What You Will Learn
1. Why It Matters If ChatGPT Recommends Your Business
Something fundamental has changed about how people find businesses. For twenty years, the answer was simple: they Googled it. You optimized for Google, you showed up in search results, and customers found you. That playbook still matters, but it's no longer the whole story.
Today, a growing number of people skip Google entirely. Instead, they open ChatGPT and type something like "What is the best Italian restaurant in downtown Austin?" or "Can you recommend a reliable plumber near me?" And ChatGPT gives them a direct answer — not a list of ten blue links, but a specific recommendation with reasons why.
The numbers behind this shift are staggering. ChatGPT now has over 300 million weekly active users. Perplexity, Claude, and Gemini are growing fast behind it. Research from multiple sources suggests that roughly 40% of consumers have used an AI assistant to research or find a local business in the past year. That number is climbing every quarter.
Here's what makes this different from Google: there are no ads in AI responses. When ChatGPT recommends your competitor, it's not because they paid for a sponsored listing. It's because the AI determined — based on available data — that your competitor is the better answer. And when a user gets that recommendation, they tend to trust it. There's no ad label to make them skeptical. It feels like advice from a knowledgeable friend.
This means that if ChatGPT isn't recommending your business, you're invisibly losing customers. They never visit your website. They never see your Google listing. They go straight to whoever the AI suggested. You don't even know it's happening.
The first step to fixing this is finding out where you actually stand. Let's walk through exactly how to do that.
2. Step-by-Step: How to Manually Check ChatGPT for Your Business
The good news is that you can start checking this right now, for free. All you need is a ChatGPT account (the free tier works fine). Here's the process I recommend:
Step 1: Open a New Chat
Go to chat.openai.com and start a fresh conversation. This is important — you want a clean session without any prior context that might influence the results. If you've been chatting about your business already, the AI might give you different answers than what a real customer would see.
Step 2: Ask the Prompts Your Customers Would Ask
Think about how a potential customer would search for a business like yours. They won't type your business name — they don't know you exist yet. They'll describe what they need. Here are example prompts to try, customized for your business type:
For example, if you run a dental practice in Nashville, your prompts might look like this:
- • "What are the best dentists in Nashville, TN?"
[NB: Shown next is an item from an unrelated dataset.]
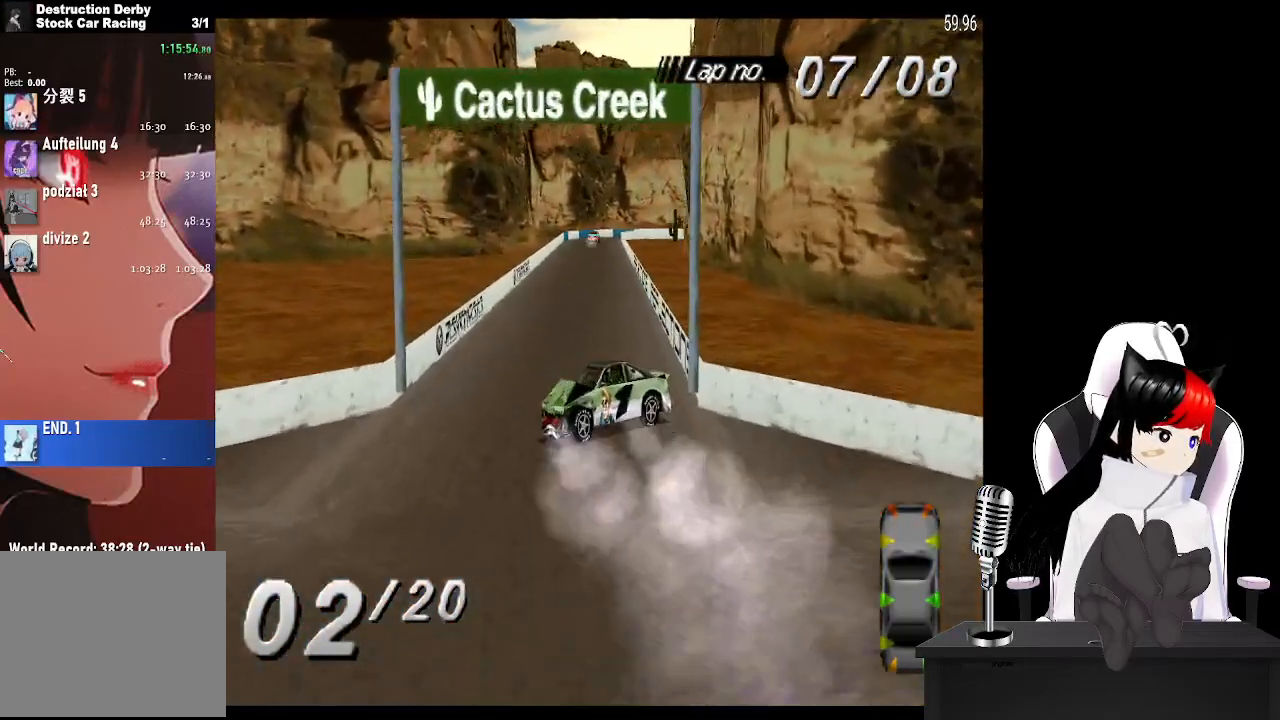
{"buttons": ["SQUARE", "DPAD_RIGHT"], "left_stick": "center", "events": []}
- • "I need a dentist that does cosmetic work in Nashville. Any recommendations?"
- • "Who is the best family dentist in the Nashville area?"
- • "I just moved to Nashville and need a new dentist. Who should I go to?"
- • "Compare the top-rated dental practices in Nashville. Which has the best reviews?"
Step 3: Run at Least 10 Different Prompts
Don't stop at one or two prompts. AI responses vary based on how the question is worded. You might be mentioned for one query and completely absent for another. Test at least 10 variations covering different angles: general recommendations, specific services you offer, problem-based queries, and comparison requests.
Step 4: Record Everything
For each prompt, write down:
- The exact prompt you used
- Whether your business was mentioned
- If mentioned, what position (first recommendation, second, buried at the bottom?)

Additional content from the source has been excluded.